-- Problem description --
Pictures should be left out when the listing below is repeated word for word.

- - - - - - -

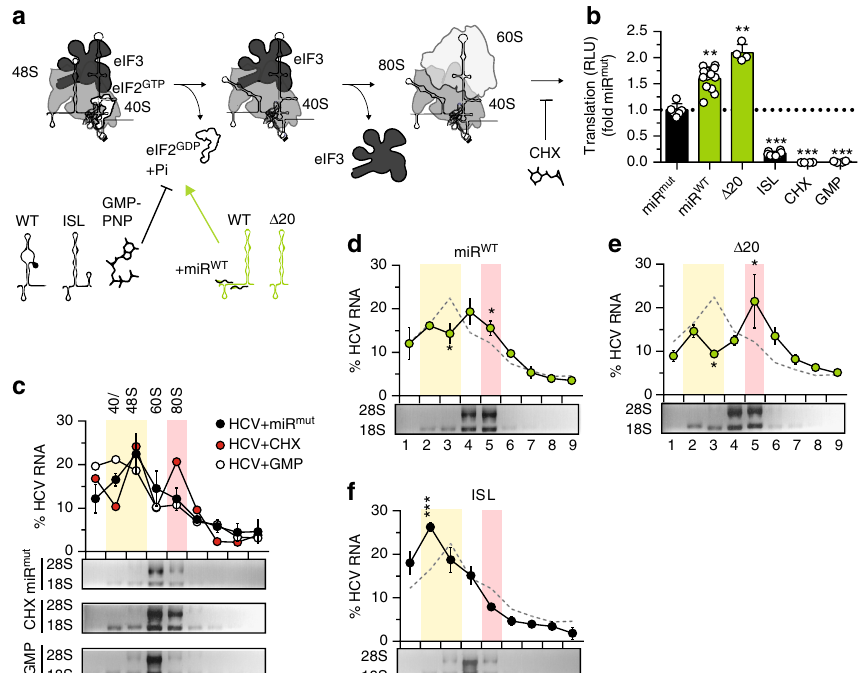
Fig. 6 Ribosome pro fi ling. a Schematic representation of translation initiation and assembly of the 80S ribosome. The 48S preinitiation complex is constituted of the 40S ribosomal subunit, eIF3 and the (eIF2) – GTP-tRNAP Met P. Hydrolysis of GTP leads to release of eIF2. The L-shape of SLII is crucial for this process. Hence, the ISL mutant, misfolded WT and GMP-PNP, inhibiting GTPase activity, stall the reaction at this stage (bar-headed line). In contrast, miR-bound WT and Δ 20 should activate eIF2-release, since SLII is effectively formed (green arrow). Subsequently, eIF3 is released and the 60S subunit is recruited to form the 80S complex. The following transition from initiation to elongation can be inhibited by CHX (bar-headed line). b Monitoring translation by luciferase assay in HeLa cell extracts, using Luc-SG in presence of miR mut or miR WT , DI mutants, GMP-PNP or CHX. c Analysis of HCV RNA distribution in ribosome pro fi les of HeLa cell extracts. Total lysates incubated with HCV in vitro transcripts were recorded; Relative abundance of HCV RNA from sucrose fractions was analyzed by qRT-PCR. Represented are percentages relative to the total amount in the gradient. The assay was performed with either no inhibitor, GMP-PNP or CHX in the reaction mix. The HCV RNA pro fi le for the control reactions is shown in the top panel. Total RNA was analyzed by denaturing agarose gel electrophoresis (lower panel) to con fi rm the presence of 18S and 28S ribosomal RNA and distinguish precisely 40/48S and 80S ribosomes. Note that in fraction 4 and 9 the CHX data points are obscured by the GMP data. d Comparison of translation initiation ef fi ciency of Luc-SG in presence of miR WT . The control with miR mut is shown as dashed line for comparison. e , f As in ( d ), comparing the WT reporter replicon and DI mutants. Mean values (±SD), n = 3, in technical duplicates. RLU relative light units. Signi fi cance was determined compared to the miR mut control. The reference graph used to calculate is given in light gray. *P<0.05, **P<0.01, ***P<0.001. 40/48S and 80S containing fractions are highlighted by yellow or orange boxes, respectively. Note that results shown in panels ( d – f ) were obtained in absence of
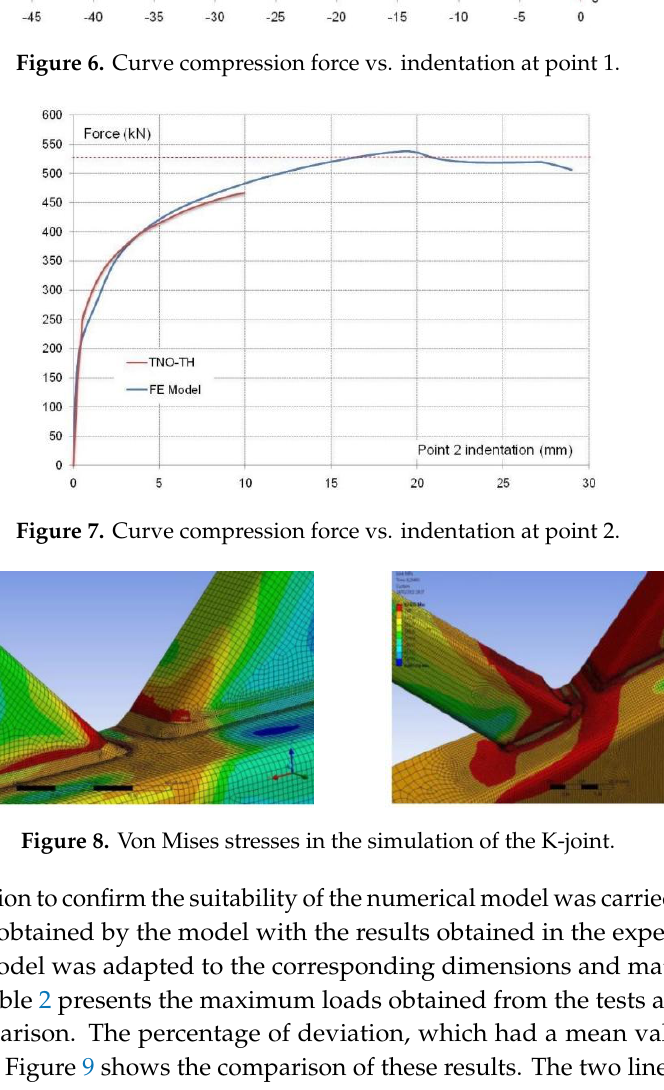
Table 2. Maximum load from tests and simulation.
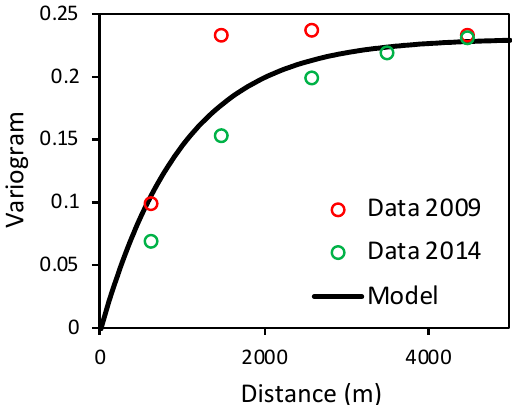
Figure 5. Empirical variogram of the stochastic residual of the water quality index and fitted exponential variogram model.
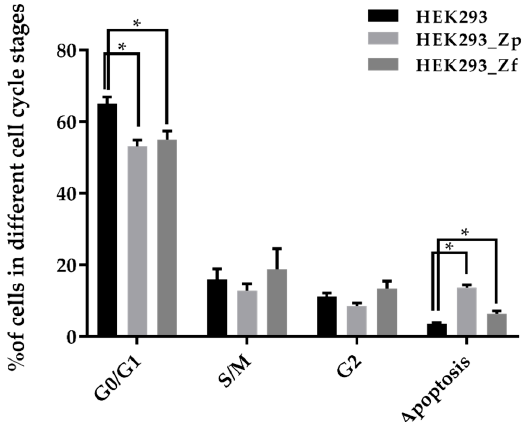
Figure 4. Summary of different cell cycle stages of HEK293 cells with or without persistent PRV and FLR strains of ZIKV infection. The error bars represent the triplicate for each measurement conducted at each time point of the study. Mean ± SD of each condition was calculated and the significance of the difference among and between groups was tested analyzed by ANOVA and student t -test. * student t -test analysis, p < 0.05. G0 / G1: Gap 0 / Gap 1 phase; S / M: DNA Synthesis / Mitosis phase; G2: Gap 2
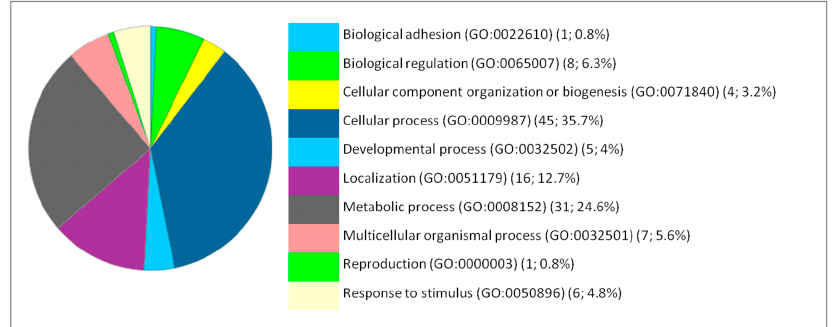
Figure 1. Functional classification of the 127 differentially expressed proteins in the brain following IONP exposure according to the biological processes. The pie chart was generated from PANTHER Classification System. The number and percentage are given based on the 127 proteins. Biological process name (GO: Gene Ontology class ID) (number of proteins; percentage from 127 proteins).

- - - - - - -

-- Solution --
Fig. 6 Ribosome pro fi ling. a Schematic representation of translation initiation and assembly of the 80S ribosome. The 48S preinitiation complex is constituted of the 40S ribosomal subunit, eIF3 and the (eIF2) – GTP-tRNAP Met P. Hydrolysis of GTP leads to release of eIF2. The L-shape of SLII is crucial for this process. Hence, the ISL mutant, misfolded WT and GMP-PNP, inhibiting GTPase activity, stall the reaction at this stage (bar-headed line). In contrast, miR-bound WT and Δ 20 should activate eIF2-release, since SLII is effectively formed (green arrow). Subsequently, eIF3 is released and the 60S subunit is recruited to form the 80S complex. The following transition from initiation to elongation can be inhibited by CHX (bar-headed line). b Monitoring translation by luciferase assay in HeLa cell extracts, using Luc-SG in presence of miR mut or miR WT , DI mutants, GMP-PNP or CHX. c Analysis of HCV RNA distribution in ribosome pro fi les of HeLa cell extracts. Total lysates incubated with HCV in vitro transcripts were recorded; Relative abundance of HCV RNA from sucrose fractions was analyzed by qRT-PCR. Represented are percentages relative to the total amount in the gradient. The assay was performed with either no inhibitor, GMP-PNP or CHX in the reaction mix. The HCV RNA pro fi le for the control reactions is shown in the top panel. Total RNA was analyzed by denaturing agarose gel electrophoresis (lower panel) to con fi rm the presence of 18S and 28S ribosomal RNA and distinguish precisely 40/48S and 80S ribosomes. Note that in fraction 4 and 9 the CHX data points are obscured by the GMP data. d Comparison of translation initiation ef fi ciency of Luc-SG in presence of miR WT . The control with miR mut is shown as dashed line for comparison. e , f As in ( d ), comparing the WT reporter replicon and DI mutants. Mean values (±SD), n = 3, in technical duplicates. RLU relative light units. Signi fi cance was determined compared to the miR mut control. The reference graph used to calculate is given in light gray. *P<0.05, **P<0.01, ***P<0.001. 40/48S and 80S containing fractions are highlighted by yellow or orange boxes, respectively. Note that results shown in panels ( d – f ) were obtained in absence of
Table 2. Maximum load from tests and simulation.
Figure 5. Empirical variogram of the stochastic residual of the water quality index and fitted exponential variogram model.
Figure 4. Summary of different cell cycle stages of HEK293 cells with or without persistent PRV and FLR strains of ZIKV infection. The error bars represent the triplicate for each measurement conducted at each time point of the study. Mean ± SD of each condition was calculated and the significance of the difference among and between groups was tested analyzed by ANOVA and student t -test. * student t -test analysis, p < 0.05. G0 / G1: Gap 0 / Gap 1 phase; S / M: DNA Synthesis / Mitosis phase; G2: Gap 2
Figure 1. Functional classification of the 127 differentially expressed proteins in the brain following IONP exposure according to the biological processes. The pie chart was generated from PANTHER Classification System. The number and percentage are given based on the 127 proteins. Biological process name (GO: Gene Ontology class ID) (number of proteins; percentage from 127 proteins).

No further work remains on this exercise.